Shell’s acquisition of BG cleared by Australian competition regulator

By JAMES PATON
Bloomberg

Royal Dutch Shell’s $70 billion deal to buy BG Group was cleared by Australia’s competition watchdog despite concerns it could reduce natural-gas supply to local customers and boost prices.

“The proposed acquisition would be unlikely to substantially lessen competition in the wholesale natural gas market,” Rod Sims, chairman of the Australian Competition and Consumer Commission, said in a statement on Thursday.

Shell’s takeover has already won key regulatory approvals from the US, the European Union and Brazil. Shell on Thursday called the Australian decision a “major step forward” for the transaction, which still requires clearance from China’s antitrust regulators and is on track to be completed in early 2016.

The Australian regulator’s approval comes amid a broader review of the gas market on the country’s east coast as local buyers such as Incitec Pivot express concerns about a supply shortage and surging prices.

The competition watchdog said in September the transaction may weaken the incentive for Shell’s Arrow Energy venture with PetroChina Co. to feed gas to the domestic market.

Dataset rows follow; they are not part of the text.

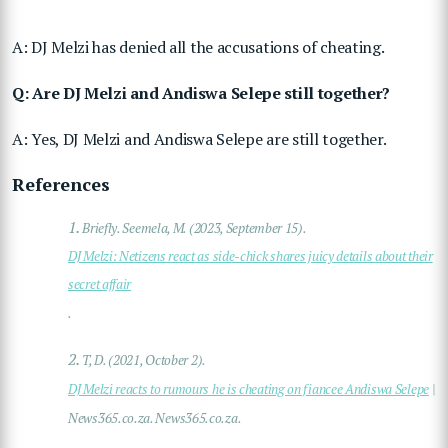
A: DJ Melzi has denied all the accusations of cheating.
Q: Are DJ Melzi and Andiswa Selepe still together?
A: Yes, DJ Melzi and Andiswa Selepe are still together.
References
1.
Briefly. Seemela, M. (2023, September 15).
DJ Melzi: Netizens react as side-chick shares juicy details about their
secret affair
.
2.
T, D. (2021, October 2).
DJ Melzi reacts to rumours he is cheating on fiancee Andiswa Selepe
|
News365.co.za. News365.co.za.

That’s because it would allow Shell to send the Arrow supplies to BG’s Queensland Curtis liquefied natural gas (LNG) project, which is exporting the fuel to customers in Asia.

“The addition of BG’s integrated gas assets in Australia to Shell’s global portfolio is one of the main strategic drivers behind the recommended combination,” Shell CEO Ben Van Beurden said in an e-mailed statement.

Shell said earlier this month that its takeover of BG will deliver value to investors even in a prolonged oil-industry downturn. Europe’s biggest oil company will save an additional $1 billion in operating costs from the combination with BG, bringing the total estimate of synergies from the deal to $3.5 billion, Shell said at the time.

While some groups wanted Shell and BG to commit to making gas available to the domestic market, “the ACCC did not find merger-specific competition concerns that required an undertaking to remedy,” according to Sims.